There's a certain irony -- that word again -- in a mobile phone getting tagged, of course, as the darn things are such good active location reporting devices anyway. If someone had told George Orwell that the citizens of the 21st century would be constantly scanned by a global electronic network that knew their position to a few metres and whom they'd been talking to, he'd have been shocked and impressed. But that this was not only a voluntary state of affairs but people spent considerable sums of their own money for the privilege? I think he'd have refused point blank to believe anything quite as obviously foolish.

Friday 3/10/2003
The true and shocking state of the BBC is revealed this morning, as Nick Hornby guests on Desert Island Discs. I'm no fan of the man, and find his brand of sensitive laddism irksome. My idea of hell is being forced to watch Arsenal play while listening to Bruce Springsteen with a emotionally illiterate bloke in the middle of a mid-life crisis: you can imagine how much I like the books.

However, Sue Lawley's brand of soppy ineptitude proves no match even for Hornby. I listen with half an ear to the show while tapping away at the diary: sometimes I think Radio 4's daytime schedule only exists as aural wallpaper for the middle classes to do something else to. No adverts, no music you might actually want to pay attention to, and just You and Yours to help you get a decent head of spleen up.

At the end, of course, it's time for the luxury item. Hornby chooses an iPod with seven thousand tunes on. This of course negates the whole idea of DID and is a stunning slap across the face for the format of one of the BBC's longest-running shows. Summoning up the full force of her years of inquisatorial experience, Sue Lawley strikes: "What's an iPod?"

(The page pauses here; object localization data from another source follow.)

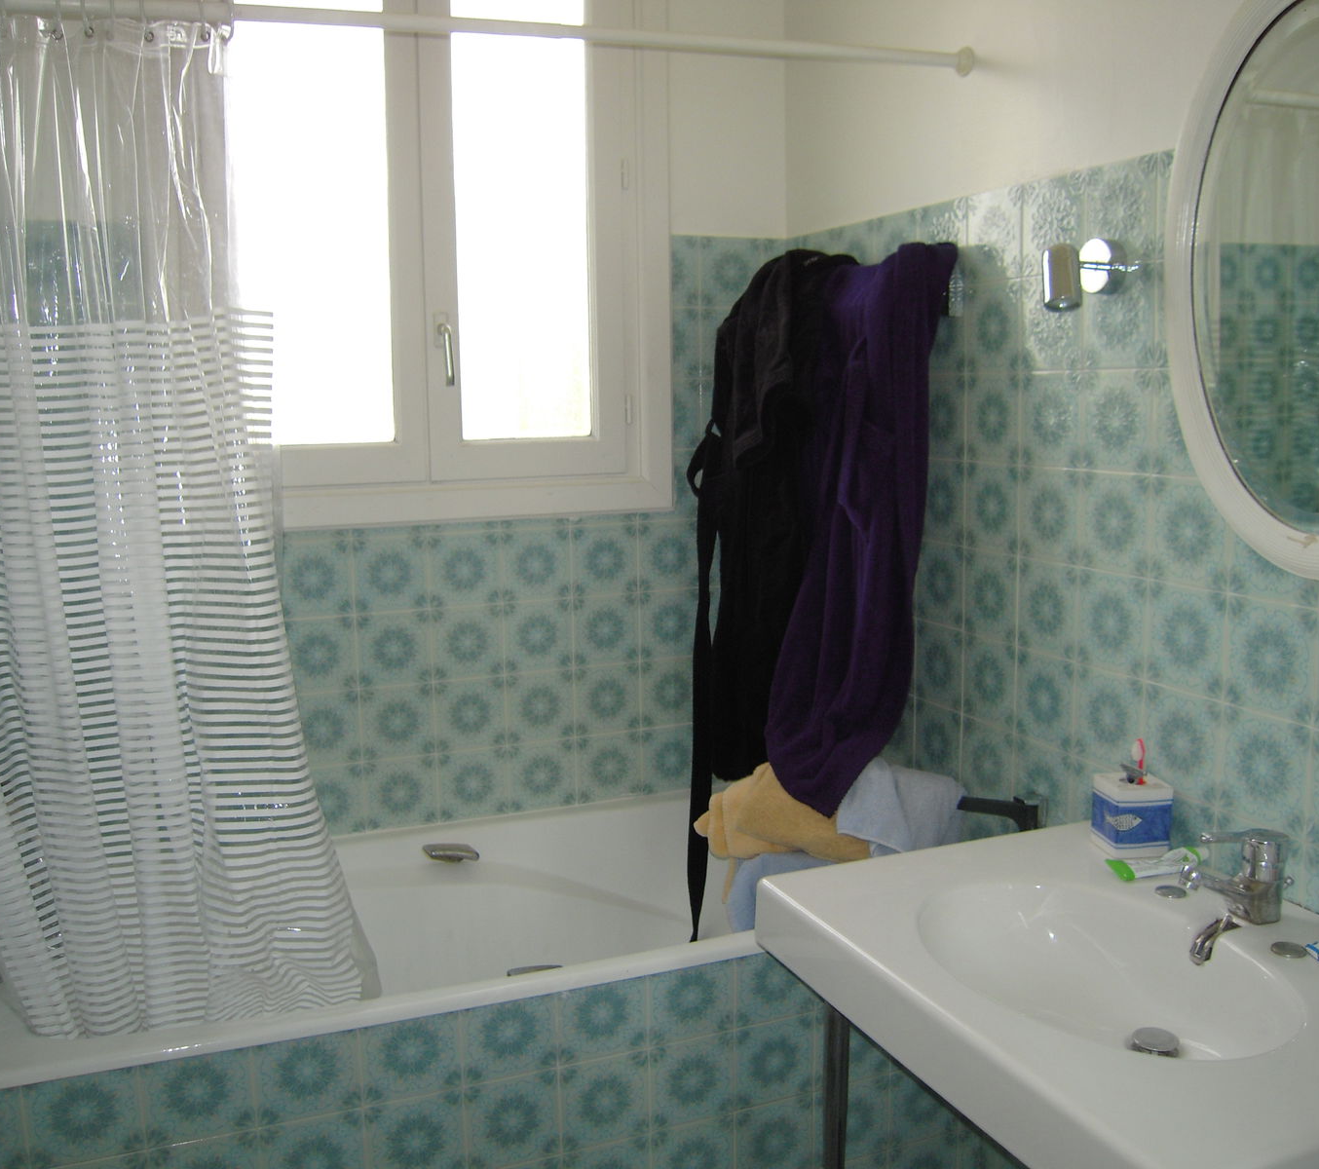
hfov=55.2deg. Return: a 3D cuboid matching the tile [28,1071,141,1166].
[{"bbox_3d":[-0.796,0.736,1.743,0.150,0.140,0.010,-4,9,-21],"label":"tile"}]

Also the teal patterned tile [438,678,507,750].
[{"bbox_3d":[-0.390,0.269,2.613,0.148,0.148,0.010,-4,9,-21],"label":"teal patterned tile"}]

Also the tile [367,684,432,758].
[{"bbox_3d":[-0.527,0.278,2.544,0.150,0.150,0.010,-4,9,-21],"label":"tile"}]

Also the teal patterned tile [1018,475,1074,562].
[{"bbox_3d":[0.622,-0.108,2.010,0.010,0.148,0.148,-4,9,-21],"label":"teal patterned tile"}]

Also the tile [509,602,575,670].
[{"bbox_3d":[-0.251,0.109,2.646,0.148,0.148,0.010,-4,9,-21],"label":"tile"}]

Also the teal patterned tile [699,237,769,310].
[{"bbox_3d":[0.152,-0.663,2.683,0.150,0.150,0.010,-4,9,-21],"label":"teal patterned tile"}]

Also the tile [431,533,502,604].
[{"bbox_3d":[-0.400,-0.032,2.595,0.149,0.151,0.010,-4,9,-21],"label":"tile"}]

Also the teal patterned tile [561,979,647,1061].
[{"bbox_3d":[-0.089,0.682,1.975,0.148,0.123,0.010,-4,9,-21],"label":"teal patterned tile"}]

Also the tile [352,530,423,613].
[{"bbox_3d":[-0.541,-0.021,2.541,0.149,0.151,0.010,-4,9,-21],"label":"tile"}]

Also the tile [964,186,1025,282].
[{"bbox_3d":[0.558,-0.573,2.087,0.010,0.150,0.150,-4,9,-21],"label":"tile"}]

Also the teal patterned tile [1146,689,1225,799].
[{"bbox_3d":[0.740,0.225,1.774,0.010,0.148,0.148,-4,9,-21],"label":"teal patterned tile"}]

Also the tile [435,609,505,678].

Hornby explains. "It plays MP3s". The sound of enlightenment failing to dawn fills the nation's airwaves. Hornby explains further. Finally Lawley twigs, and works out that he's pulling a fast one.

"Oh, well... you can have it, but nobody else will be allowed."

Roy Plomley must be revolving at 78RPM in his grave. Gone are the days when a luxury would be closely examined for conformance to the rules of non-utility or any hint of cheating. In Plomley's day, Hornby would have been sent packing with a Subbuteo set or something equally suited.

How can we trust the BBC when it plays fast and loose with the very fabric of its most hallowed institutions? Questions must be asked in the House, and Sue Lawley sent on a intensive course of cultural and technological re-education. Nothing else will do if the nation is to survive.